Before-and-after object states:
□ □ □ □ □ □ □

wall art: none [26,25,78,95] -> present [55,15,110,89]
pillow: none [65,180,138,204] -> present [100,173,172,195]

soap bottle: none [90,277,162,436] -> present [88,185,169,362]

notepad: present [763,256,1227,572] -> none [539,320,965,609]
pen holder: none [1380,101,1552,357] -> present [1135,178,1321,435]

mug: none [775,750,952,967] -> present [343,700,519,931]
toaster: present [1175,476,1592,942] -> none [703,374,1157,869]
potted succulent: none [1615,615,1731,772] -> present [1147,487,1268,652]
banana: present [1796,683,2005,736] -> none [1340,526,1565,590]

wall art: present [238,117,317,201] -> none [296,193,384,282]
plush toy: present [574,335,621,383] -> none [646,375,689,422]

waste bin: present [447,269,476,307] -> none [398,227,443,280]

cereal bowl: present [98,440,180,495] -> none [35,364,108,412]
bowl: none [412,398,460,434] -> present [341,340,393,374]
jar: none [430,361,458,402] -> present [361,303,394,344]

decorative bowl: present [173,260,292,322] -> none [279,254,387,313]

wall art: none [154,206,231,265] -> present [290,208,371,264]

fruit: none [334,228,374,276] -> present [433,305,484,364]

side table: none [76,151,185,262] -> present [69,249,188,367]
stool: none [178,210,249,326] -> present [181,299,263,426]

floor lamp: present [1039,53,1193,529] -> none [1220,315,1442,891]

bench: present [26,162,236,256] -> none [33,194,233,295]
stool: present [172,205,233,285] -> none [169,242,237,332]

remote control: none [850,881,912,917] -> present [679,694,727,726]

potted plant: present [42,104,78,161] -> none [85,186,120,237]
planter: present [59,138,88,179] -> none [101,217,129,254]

□ □ □ □ □ □ □

All lines from the one with "wall art: none [154,206,231,265]" through the end of the records need to be copied exactly, and no other lines.

SOLVED EXERCISE:
wall art: none [154,206,231,265] -> present [290,208,371,264]

fruit: none [334,228,374,276] -> present [433,305,484,364]

side table: none [76,151,185,262] -> present [69,249,188,367]
stool: none [178,210,249,326] -> present [181,299,263,426]

floor lamp: present [1039,53,1193,529] -> none [1220,315,1442,891]

bench: present [26,162,236,256] -> none [33,194,233,295]
stool: present [172,205,233,285] -> none [169,242,237,332]

remote control: none [850,881,912,917] -> present [679,694,727,726]

potted plant: present [42,104,78,161] -> none [85,186,120,237]
planter: present [59,138,88,179] -> none [101,217,129,254]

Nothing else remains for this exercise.